**The problem**: Repeat the items from the start of the records through the line containing "Reading right to left, what", changing every "tallest" to "highest" and leaving everything else as it is.

++++++

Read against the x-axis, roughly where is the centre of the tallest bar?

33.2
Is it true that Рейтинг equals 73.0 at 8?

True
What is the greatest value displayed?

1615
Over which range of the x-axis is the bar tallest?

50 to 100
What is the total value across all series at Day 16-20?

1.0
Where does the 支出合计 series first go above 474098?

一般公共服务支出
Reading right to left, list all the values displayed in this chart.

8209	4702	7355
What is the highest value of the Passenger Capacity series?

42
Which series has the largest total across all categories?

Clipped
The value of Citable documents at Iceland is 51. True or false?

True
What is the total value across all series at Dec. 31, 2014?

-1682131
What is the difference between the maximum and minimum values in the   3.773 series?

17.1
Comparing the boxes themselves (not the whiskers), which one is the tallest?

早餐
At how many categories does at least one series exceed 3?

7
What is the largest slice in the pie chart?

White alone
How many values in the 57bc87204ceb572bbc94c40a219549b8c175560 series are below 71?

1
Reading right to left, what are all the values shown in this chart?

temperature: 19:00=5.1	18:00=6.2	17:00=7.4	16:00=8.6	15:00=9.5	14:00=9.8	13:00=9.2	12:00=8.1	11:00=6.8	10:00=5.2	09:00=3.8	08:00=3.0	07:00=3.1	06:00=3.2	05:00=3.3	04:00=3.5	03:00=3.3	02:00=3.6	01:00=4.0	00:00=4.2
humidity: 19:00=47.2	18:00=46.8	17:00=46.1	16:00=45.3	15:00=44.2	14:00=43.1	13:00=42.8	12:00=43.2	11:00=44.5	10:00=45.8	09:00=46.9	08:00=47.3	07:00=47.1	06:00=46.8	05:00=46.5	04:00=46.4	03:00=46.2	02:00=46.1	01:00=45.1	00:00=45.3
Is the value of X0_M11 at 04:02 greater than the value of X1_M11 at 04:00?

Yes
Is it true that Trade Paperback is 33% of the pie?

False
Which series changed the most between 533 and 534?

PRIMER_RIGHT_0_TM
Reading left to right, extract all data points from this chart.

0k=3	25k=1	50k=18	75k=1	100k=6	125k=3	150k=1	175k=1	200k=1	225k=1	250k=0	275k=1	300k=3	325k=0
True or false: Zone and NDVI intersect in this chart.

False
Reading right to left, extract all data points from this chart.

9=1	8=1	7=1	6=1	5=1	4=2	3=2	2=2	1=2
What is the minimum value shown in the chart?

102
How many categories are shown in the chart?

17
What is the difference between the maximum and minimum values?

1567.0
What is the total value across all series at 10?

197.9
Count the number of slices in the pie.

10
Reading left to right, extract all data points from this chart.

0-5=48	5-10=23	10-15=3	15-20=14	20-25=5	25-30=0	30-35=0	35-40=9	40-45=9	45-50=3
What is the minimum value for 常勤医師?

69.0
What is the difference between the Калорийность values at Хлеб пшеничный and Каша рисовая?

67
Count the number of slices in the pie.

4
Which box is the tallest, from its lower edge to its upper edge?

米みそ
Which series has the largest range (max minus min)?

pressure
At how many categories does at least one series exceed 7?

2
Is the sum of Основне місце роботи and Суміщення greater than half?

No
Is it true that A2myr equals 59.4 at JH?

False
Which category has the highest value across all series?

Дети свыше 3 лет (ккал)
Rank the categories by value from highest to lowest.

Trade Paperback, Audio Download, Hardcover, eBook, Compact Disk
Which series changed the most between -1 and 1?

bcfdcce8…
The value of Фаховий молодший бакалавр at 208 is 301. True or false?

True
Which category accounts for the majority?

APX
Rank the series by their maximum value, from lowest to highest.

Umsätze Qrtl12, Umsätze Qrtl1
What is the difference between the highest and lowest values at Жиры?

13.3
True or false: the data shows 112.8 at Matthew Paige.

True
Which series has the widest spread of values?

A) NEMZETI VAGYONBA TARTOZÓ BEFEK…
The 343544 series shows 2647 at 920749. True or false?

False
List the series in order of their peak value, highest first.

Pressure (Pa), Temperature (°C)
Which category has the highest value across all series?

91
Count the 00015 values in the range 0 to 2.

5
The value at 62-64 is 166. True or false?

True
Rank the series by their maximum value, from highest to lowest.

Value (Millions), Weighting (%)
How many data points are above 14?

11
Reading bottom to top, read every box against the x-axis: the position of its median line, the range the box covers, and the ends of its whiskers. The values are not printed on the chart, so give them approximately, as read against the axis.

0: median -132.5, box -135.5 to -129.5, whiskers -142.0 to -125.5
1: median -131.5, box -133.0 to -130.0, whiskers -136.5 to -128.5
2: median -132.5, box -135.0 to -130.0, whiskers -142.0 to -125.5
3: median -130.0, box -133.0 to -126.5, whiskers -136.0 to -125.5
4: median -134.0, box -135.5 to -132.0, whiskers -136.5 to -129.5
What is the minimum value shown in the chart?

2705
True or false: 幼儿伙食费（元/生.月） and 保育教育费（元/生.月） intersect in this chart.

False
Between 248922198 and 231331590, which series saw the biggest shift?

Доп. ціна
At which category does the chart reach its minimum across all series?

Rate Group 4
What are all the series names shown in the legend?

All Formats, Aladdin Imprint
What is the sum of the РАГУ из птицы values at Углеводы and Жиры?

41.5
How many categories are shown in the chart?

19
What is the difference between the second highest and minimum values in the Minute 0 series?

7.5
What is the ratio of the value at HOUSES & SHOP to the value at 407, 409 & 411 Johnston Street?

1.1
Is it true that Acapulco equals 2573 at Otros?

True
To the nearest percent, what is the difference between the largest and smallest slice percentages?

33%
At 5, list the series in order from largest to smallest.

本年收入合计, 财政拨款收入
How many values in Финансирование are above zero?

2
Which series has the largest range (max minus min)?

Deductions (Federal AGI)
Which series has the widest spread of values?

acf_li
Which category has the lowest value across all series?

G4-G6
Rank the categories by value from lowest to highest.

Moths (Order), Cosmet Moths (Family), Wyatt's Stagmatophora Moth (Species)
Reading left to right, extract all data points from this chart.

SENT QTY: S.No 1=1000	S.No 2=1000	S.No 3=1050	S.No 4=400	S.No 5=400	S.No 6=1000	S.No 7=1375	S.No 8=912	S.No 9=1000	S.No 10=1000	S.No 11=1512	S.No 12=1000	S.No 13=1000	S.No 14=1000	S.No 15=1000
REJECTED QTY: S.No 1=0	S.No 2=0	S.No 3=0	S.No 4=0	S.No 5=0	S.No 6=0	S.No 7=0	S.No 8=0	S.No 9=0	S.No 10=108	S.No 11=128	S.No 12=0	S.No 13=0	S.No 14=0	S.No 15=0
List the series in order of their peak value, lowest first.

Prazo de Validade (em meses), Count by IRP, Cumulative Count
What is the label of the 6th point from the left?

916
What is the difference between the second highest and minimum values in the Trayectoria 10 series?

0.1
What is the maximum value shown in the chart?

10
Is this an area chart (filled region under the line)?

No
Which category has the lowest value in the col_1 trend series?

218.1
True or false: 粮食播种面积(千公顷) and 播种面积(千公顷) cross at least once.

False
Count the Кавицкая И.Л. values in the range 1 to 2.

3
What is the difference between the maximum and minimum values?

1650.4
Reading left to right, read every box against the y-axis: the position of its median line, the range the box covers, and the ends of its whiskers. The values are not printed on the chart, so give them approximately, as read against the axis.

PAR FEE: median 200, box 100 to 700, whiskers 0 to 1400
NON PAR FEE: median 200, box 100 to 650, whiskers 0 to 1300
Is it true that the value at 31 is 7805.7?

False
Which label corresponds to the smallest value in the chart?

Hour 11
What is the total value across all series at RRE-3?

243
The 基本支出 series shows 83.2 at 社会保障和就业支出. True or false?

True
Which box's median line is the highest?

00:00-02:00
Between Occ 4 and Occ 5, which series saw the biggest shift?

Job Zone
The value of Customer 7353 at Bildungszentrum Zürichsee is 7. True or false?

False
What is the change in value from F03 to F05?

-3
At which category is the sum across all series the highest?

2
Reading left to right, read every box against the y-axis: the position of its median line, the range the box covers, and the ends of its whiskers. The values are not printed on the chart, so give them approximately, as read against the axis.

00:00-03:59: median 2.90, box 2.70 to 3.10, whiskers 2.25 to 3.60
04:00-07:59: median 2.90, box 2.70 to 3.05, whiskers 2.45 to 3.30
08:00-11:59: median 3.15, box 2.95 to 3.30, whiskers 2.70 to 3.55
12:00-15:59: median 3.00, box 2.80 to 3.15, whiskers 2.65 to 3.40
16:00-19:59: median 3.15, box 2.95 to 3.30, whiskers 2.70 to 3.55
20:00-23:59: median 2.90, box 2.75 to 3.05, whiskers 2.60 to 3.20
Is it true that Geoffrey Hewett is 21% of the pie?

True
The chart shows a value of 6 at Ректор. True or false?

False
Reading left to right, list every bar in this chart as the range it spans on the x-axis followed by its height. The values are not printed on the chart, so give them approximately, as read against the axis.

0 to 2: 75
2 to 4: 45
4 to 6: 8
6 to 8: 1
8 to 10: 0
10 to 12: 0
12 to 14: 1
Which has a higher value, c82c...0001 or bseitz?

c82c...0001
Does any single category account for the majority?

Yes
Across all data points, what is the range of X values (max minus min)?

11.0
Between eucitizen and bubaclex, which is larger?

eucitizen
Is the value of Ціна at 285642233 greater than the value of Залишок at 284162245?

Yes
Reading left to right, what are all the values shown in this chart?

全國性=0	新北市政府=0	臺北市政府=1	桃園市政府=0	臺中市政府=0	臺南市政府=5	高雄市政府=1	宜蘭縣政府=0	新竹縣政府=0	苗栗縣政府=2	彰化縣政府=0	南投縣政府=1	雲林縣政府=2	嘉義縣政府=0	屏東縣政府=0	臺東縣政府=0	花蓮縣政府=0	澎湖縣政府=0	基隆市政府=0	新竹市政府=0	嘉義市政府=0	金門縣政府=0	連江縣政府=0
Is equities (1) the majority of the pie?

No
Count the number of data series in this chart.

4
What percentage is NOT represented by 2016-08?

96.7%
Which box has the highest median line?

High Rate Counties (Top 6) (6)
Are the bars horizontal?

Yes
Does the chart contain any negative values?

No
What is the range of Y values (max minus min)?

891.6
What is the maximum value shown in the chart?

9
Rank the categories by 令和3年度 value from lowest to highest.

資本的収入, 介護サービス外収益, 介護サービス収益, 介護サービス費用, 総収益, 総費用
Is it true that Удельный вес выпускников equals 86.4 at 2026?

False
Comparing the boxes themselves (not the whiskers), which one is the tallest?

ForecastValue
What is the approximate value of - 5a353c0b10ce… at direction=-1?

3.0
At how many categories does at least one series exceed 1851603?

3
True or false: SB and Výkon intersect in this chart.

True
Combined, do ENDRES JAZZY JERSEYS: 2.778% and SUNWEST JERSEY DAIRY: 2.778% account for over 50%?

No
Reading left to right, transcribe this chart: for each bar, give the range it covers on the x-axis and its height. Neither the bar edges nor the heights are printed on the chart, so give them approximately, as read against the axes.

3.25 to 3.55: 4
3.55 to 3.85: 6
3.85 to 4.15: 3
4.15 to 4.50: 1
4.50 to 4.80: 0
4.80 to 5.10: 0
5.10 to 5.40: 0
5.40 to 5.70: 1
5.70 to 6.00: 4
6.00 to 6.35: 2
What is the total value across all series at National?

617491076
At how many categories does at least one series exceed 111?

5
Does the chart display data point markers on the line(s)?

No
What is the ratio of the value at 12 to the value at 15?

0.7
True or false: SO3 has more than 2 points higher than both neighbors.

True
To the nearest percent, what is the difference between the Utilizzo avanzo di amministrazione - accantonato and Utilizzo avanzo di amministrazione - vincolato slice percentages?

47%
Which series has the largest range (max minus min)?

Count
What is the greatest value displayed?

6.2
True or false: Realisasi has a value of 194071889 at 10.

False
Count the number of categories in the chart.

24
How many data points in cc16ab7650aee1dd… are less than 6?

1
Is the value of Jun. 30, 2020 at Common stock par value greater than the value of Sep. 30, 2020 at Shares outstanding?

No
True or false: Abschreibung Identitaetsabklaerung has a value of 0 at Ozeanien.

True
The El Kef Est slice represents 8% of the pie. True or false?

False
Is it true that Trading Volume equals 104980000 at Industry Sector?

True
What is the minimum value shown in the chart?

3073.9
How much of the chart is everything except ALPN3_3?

++++++

**Response to this exercise**:
Read against the x-axis, roughly where is the centre of the highest bar?

33.2
Is it true that Рейтинг equals 73.0 at 8?

True
What is the greatest value displayed?

1615
Over which range of the x-axis is the bar highest?

50 to 100
What is the total value across all series at Day 16-20?

1.0
Where does the 支出合计 series first go above 474098?

一般公共服务支出
Reading right to left, list all the values displayed in this chart.

8209	4702	7355
What is the highest value of the Passenger Capacity series?

42
Which series has the largest total across all categories?

Clipped
The value of Citable documents at Iceland is 51. True or false?

True
What is the total value across all series at Dec. 31, 2014?

-1682131
What is the difference between the maximum and minimum values in the   3.773 series?

17.1
Comparing the boxes themselves (not the whiskers), which one is the highest?

早餐
At how many categories does at least one series exceed 3?

7
What is the largest slice in the pie chart?

White alone
How many values in the 57bc87204ceb572bbc94c40a219549b8c175560 series are below 71?

1
Reading right to left, what are all the values shown in this chart?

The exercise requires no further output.